DossierQuelques bonnes pratiques à retenir sur les conventions réglementées
Savoir si une convention doit être qualifiée de réglementée, nécessitant donc une autorisation préalable du conseil d'administration à défaut de laquelle la nullité est encourue, est un art délicat à pratiquer. Voici quelques critères de qualification et des conseils pour mener cette analyse.

Sommaire
- Convention libre ou réglementée
- Savoir qualifier une convention :
- Existence d'un groupe et qualification des conventions : le point de vue de la CNCC
- Les transactions commerciales courantes :
- La refacturation des frais de groupe :
- Transactions sur immobilisations :
- Transactions financières :
- Les conventions réglementées par nature :
- Le point de vue de l'AMF sur les conventions réglementées
- Mettre en place une charte interne :
- Motiver la décision d'autorisation du conseil d'administration :
- Nommer un expert indépendant :
- Pour aller plus loin ...
1 Convention libre ou réglementée
Dans une SA à conseil d'administration, les conventions avec les dirigeants, celles avec d'autres sociétés ayant des dirigeants communs et celles avec certains actionnaires sont soumises à un contrôle, d'où le terme de convention réglementée, dont le Code du commerce fixe le régime : autorisation préalable du conseil d'administration ; transmission au commissaire aux comptes ; approbation par l'assemblée, statuant au vu du rapport du commissaire aux comptes.
Face à ces conventions réglementées, il existe donc des conventions libres, celles portant sur des opérations courantes et conclues à des conditions normales. Cette distinction constitue une source de litiges potentiels, l'interprétation des termes "opérations courantes" et "conclues à des conditions normales" étant souvent délicate.
Mots-clés :
Opération courante - c'est une opération effectuée par la société dans le cadre de son activité ordinaire. Ceci s'apprécie au regard de la conformité à l'objet social et de la nature de l'opération, qui doit être identique à celle d'autres déjà effectuées par la société.Conditions normales - ce sont les conditions usuellement pratiquées par la société dans ses rapports avec les tiers ou lorsqu'elles sont comparables aux conditions en usage pour des conventions semblables dans d'autres sociétés ayant la même activité : prix, délais de règlement, existence de garanties, etc.

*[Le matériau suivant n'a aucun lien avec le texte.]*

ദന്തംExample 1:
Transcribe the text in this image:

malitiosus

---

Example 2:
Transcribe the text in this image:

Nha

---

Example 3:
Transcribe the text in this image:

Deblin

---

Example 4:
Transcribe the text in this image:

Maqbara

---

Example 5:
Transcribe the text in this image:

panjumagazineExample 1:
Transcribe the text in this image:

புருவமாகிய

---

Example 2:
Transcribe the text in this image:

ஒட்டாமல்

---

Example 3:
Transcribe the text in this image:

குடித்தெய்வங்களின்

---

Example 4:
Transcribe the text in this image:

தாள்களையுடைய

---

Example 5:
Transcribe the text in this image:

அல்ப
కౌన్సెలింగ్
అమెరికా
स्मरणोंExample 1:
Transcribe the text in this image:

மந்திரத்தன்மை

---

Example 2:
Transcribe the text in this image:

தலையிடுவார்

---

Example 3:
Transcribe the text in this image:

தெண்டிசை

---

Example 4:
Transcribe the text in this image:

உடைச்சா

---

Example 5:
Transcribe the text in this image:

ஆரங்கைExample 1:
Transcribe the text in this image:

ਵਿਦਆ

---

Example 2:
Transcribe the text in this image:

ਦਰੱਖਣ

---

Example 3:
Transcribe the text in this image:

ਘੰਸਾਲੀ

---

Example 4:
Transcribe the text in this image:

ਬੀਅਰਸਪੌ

Or s'il s'avère qu'une convention vue comme libre devient in fine réglementée, celle-ci peut être annulée pour défaut d'absence d'une autorisation préalable, en cas de dommage subi par la société et la responsabilité des administrateurs pourra être mise en cause. De l'intérêt d'être en mesure de bien qualifier une convention.

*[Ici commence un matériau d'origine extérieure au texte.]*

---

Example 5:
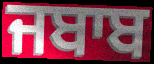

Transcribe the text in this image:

ਜਬਾਬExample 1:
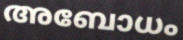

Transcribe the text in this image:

അബോധം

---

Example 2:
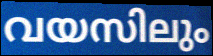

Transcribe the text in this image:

വയസിലും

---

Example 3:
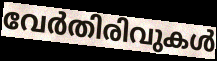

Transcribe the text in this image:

വേർതിരിവുകൾ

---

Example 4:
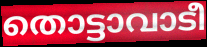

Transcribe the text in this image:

തൊട്ടാവാടീ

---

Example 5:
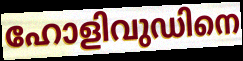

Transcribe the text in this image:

ഹോളിവുഡിനെ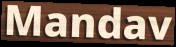
Mandav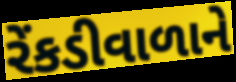
રેંકડીવાળાને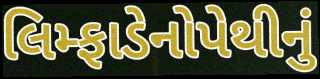
લિમ્ફાડેનોપેથીનુંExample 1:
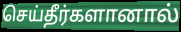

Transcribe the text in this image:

செய்தீர்களானால்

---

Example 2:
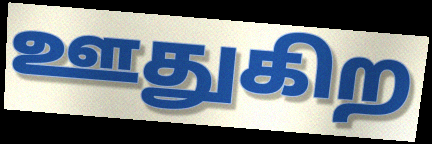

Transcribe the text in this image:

ஊதுகிற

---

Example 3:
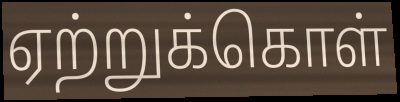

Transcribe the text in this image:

ஏற்றுக்கொள்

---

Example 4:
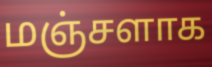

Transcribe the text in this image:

மஞ்சளாக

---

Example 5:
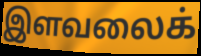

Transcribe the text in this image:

இளவலைக்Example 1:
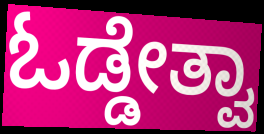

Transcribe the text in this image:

ಓಡ್ಡೇತ್ವಾ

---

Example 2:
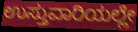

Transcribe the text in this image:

ಉಸ್ತುವಾರಿಯಲ್ಲೇ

2 Savoir qualifier une convention :
Premier critère : la convention porte-elle sur une "opération courante", effectuée par la société dans le cadre de son activité ordinaire ? Ceci s'apprécie au regard de la conformité à l'objet social ainsi qu'au regard de la nature de l'opération, qui doit être identique à celle d'autres déjà effectuées par la société. Relevons que selon la Compagnie nationale des commissaires aux comptes (CNCC), la qualification d'opération courante ne peut être retenue pour une convention de crédit-bail, une cession d'immeuble ou d'un matériel important et le transfert d'actifs, si l'opération concernée est isolée ou significative.
Second critère : les conditions de la convention, qui peuvent être considérées comme normales lorsqu'elles sont habituellement pratiquées par la société dans ses rapports avec les tiers ou lorsqu'elles sont comparables aux conditions en usage pour des conventions semblables dans d'autres sociétés ayant la même activité : prix, délais de règlement, existence de garanties, etc.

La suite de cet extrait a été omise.